As to the other prayers for relief. The bill fails to present any special reasons why any part of the administration of decedent's estate should be taken over by this court. When it appears, as here, that such administration can be had in an orphans' court and the relief sought by complainants can be had fully and adequately in such court, this court should not undertake to exercise its concurrent jurisdiction with the orphans' court to grant such relief. Jordan v. Logue, 76 N.J.Eq. 471, 79 A. 426; Summerill v. Summerill, 99 N.J.Eq. 502, 134 A. 113; Civic Enterprises, Inc., v. Mechanics' Trust Co., 115 N.J.Eq. 66, 169 A. 696; Clayton v. Asbury Park & Ocean Grove Bank, 115 N.J.Eq. 480, 171 A. 502; Brown v. Fidelity Union Trust Co., 128 N.J.Eq. 197, 15 A.2d 788.
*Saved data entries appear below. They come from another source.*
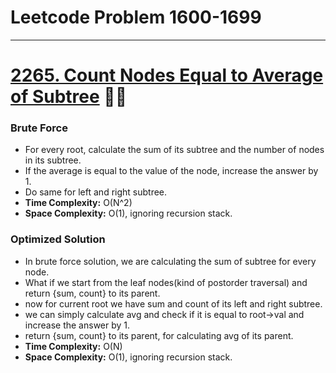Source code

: # Leetcode Problem 1600-1699

---

# [2265. Count Nodes Equal to Average of Subtree](./2265_countNodeEqualToAverageOfSubtree.md) 🌟🌟

### Brute Force

-   For every root, calculate the sum of its subtree and the number of nodes in its subtree.
-   If the average is equal to the value of the node, increase the answer by 1.
-   Do same for left and right subtree.
-   **Time Complexity:** O(N^2)
-   **Space Complexity:** O(1), ignoring recursion stack.

### Optimized Solution

-   In brute force solution, we are calculating the sum of subtree for every node.
-   What if we start from the leaf nodes(kind of postorder traversal) and return {sum, count} to its parent.
-   now for current root we have sum and count of its left and right subtree.
-   we can simply calculate avg and check if it is equal to root->val and increase the answer by 1.
-   return {sum, count} to its parent, for calculating avg of its parent.
-   **Time Complexity:** O(N)
-   **Space Complexity:** O(1), ignoring recursion stack.
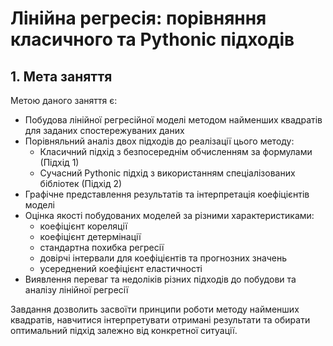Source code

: # Лінійна регресія: порівняння класичного та Pythonic підходів

## 1. Мета заняття

Метою даного заняття є:
- Побудова лінійної регресійної моделі методом найменших квадратів для заданих спостережуваних даних
- Порівняльний аналіз двох підходів до реалізації цього методу:
  - Класичний підхід з безпосереднім обчисленням за формулами (Підхід 1)
  - Сучасний Pythonic підхід з використанням спеціалізованих бібліотек (Підхід 2)
- Графічне представлення результатів та інтерпретація коефіцієнтів моделі
- Оцінка якості побудованих моделей за різними характеристиками:
  * коефіцієнт кореляції
  * коефіцієнт детермінації
  * стандартна похибка регресії
  * довірчі інтервали для коефіцієнтів та прогнозних значень
  * усереднений коефіцієнт еластичності
- Виявлення переваг та недоліків різних підходів до побудови та аналізу лінійної регресії

Завдання дозволить засвоїти принципи роботи методу найменших квадратів, навчитися інтерпретувати отримані результати та обирати оптимальний підхід залежно від конкретної ситуації.
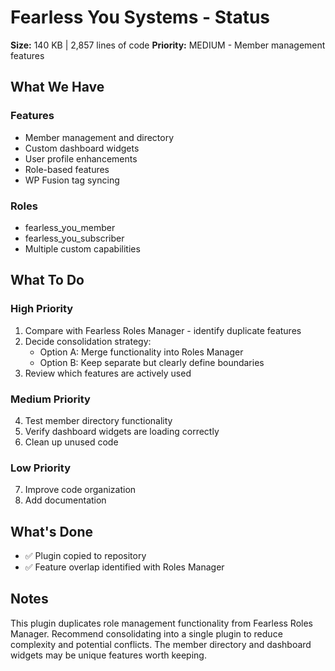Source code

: # Fearless You Systems - Status

**Size:** 140 KB | 2,857 lines of code
**Priority:** MEDIUM - Member management features

## What We Have

### Features
- Member management and directory
- Custom dashboard widgets
- User profile enhancements
- Role-based features
- WP Fusion tag syncing

### Roles
- fearless_you_member
- fearless_you_subscriber
- Multiple custom capabilities

## What To Do

### High Priority
1. Compare with Fearless Roles Manager - identify duplicate features
2. Decide consolidation strategy:
   - Option A: Merge functionality into Roles Manager
   - Option B: Keep separate but clearly define boundaries
3. Review which features are actively used

### Medium Priority
4. Test member directory functionality
5. Verify dashboard widgets are loading correctly
6. Clean up unused code

### Low Priority
7. Improve code organization
8. Add documentation

## What's Done

- ✅ Plugin copied to repository
- ✅ Feature overlap identified with Roles Manager

## Notes

This plugin duplicates role management functionality from Fearless Roles Manager. Recommend consolidating into a single plugin to reduce complexity and potential conflicts. The member directory and dashboard widgets may be unique features worth keeping.
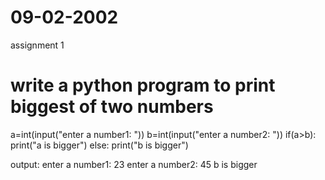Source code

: # 09-02-2002
assignment 1
# write a python program to print biggest of two numbers

a=int(input("enter a number1: "))
b=int(input("enter a number2: "))
if(a>b):
     print("a is bigger")
else:
         print("b is bigger")

output:
enter a number1: 23
enter a number2: 45
b is bigger
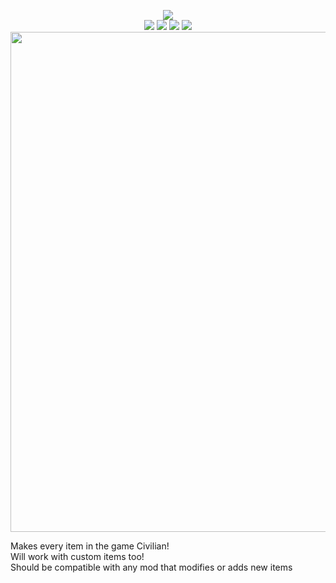 <p align="center">
   <a href="https://github.com/Aragas.Civilized" alt="Lines Of Code">
   <img src="https://tokei.rs/b1/github/Aragas/Aragas.Civilized?category=code" /></a>
   </br>
   <a href="https://www.nexusmods.com/mountandblade2bannerlord/mods/390" alt="Civilized">
   <img src="https://img.shields.io/badge/Nexus-Civilized-yellow.svg" /></a>
   <a href="https://www.nexusmods.com/mountandblade2bannerlord/mods/390" alt="Nexus Mod Configuration Menu">
   <img src="https://img.shields.io/endpoint?url=https%3A%2F%2Fnexusmods-version-pzk4e0ejol6j.runkit.sh%3FgameId%3Dmountandblade2bannerlord%26modId%3D390" /></a>
   <a href="https://www.nexusmods.com/mountandblade2bannerlord/mods/390" alt="Nexus Mod Configuration Menu">
   <img src="https://img.shields.io/endpoint?url=https%3A%2F%2Fnexusmods-downloads-ayuqql60xfxb.runkit.sh%2F%3Ftype%3Dunique%26gameId%3D3174%26modId%3D390" /></a>
   <a href="https://www.nexusmods.com/mountandblade2bannerlord/mods/390" alt="Nexus Mod Configuration Menu">
   <img src="https://img.shields.io/endpoint?url=https%3A%2F%2Fnexusmods-downloads-ayuqql60xfxb.runkit.sh%2F%3Ftype%3Dtotal%26gameId%3D3174%26modId%3D390" /></a>
   </br>
   <img src="https://staticdelivery.nexusmods.com/mods/3174/images/390/390-1586522727-608838522.jpeg" width="800">
</p>

Makes every item in the game Civilian!  
Will work with custom items too!  
Should be compatible with any mod that modifies or adds new items  
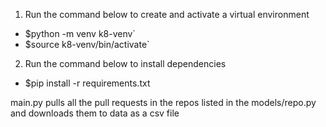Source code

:1. Run the command below to create and activate a virtual environment 
  * $python -m venv k8-venv`
  * $source k8-venv/bin/activate`
2. Run the command below to install dependencies
  * $pip install -r requirements.txt 

main.py pulls all the pull requests in the repos listed in the models/repo.py and downloads them to data as a csv file
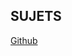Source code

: ## SUJETS
[Github](https://github.com/42-AI/bootcamp_python#module00---basics-1---eleven-commandments)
An account of the amounts due complainants from the estate of decedent can be had in the orphans' court. The administrator is required by law to account there and may be cited by that court to do so (R.S. 3:1-2, N.J.S.A. 3:1-2) but he is not required to file his account untilone year after his appointment (R.S. 3:10-5, N.J.S.A. 3:10-5), which time does not appear to have expired. It must be presumed that he will comply with the statute, but if he does not, he is subject to be cited to do so (R.S. 3:1-2, N.J.S.A. 3:1-2), and if he fails to obey the citation he will be removed. R.S. 3:10-20, N.J.S.A. 3:1020. If he fails to include in his account the sum of $500 which the bill alleges he owes the estate, exceptions may be filed to his account (R.S. 3:10-16, N.J.S.A. 3:10-16) and an order for discovery may issue against him out of that court. R.S. 3:1310, N.J.S.A. 3:13-10. He is also subject to removal from his office by the orphans' court (R.S. 3:12-4, N.J.S.A. 3:12-4), and it seems that power to remove him does not reside in this court. Bentley v. Dixon, 60 N.J.Eq. 353, 46 A. 689.
Defendants' motion to strike the bill of complaint will be granted.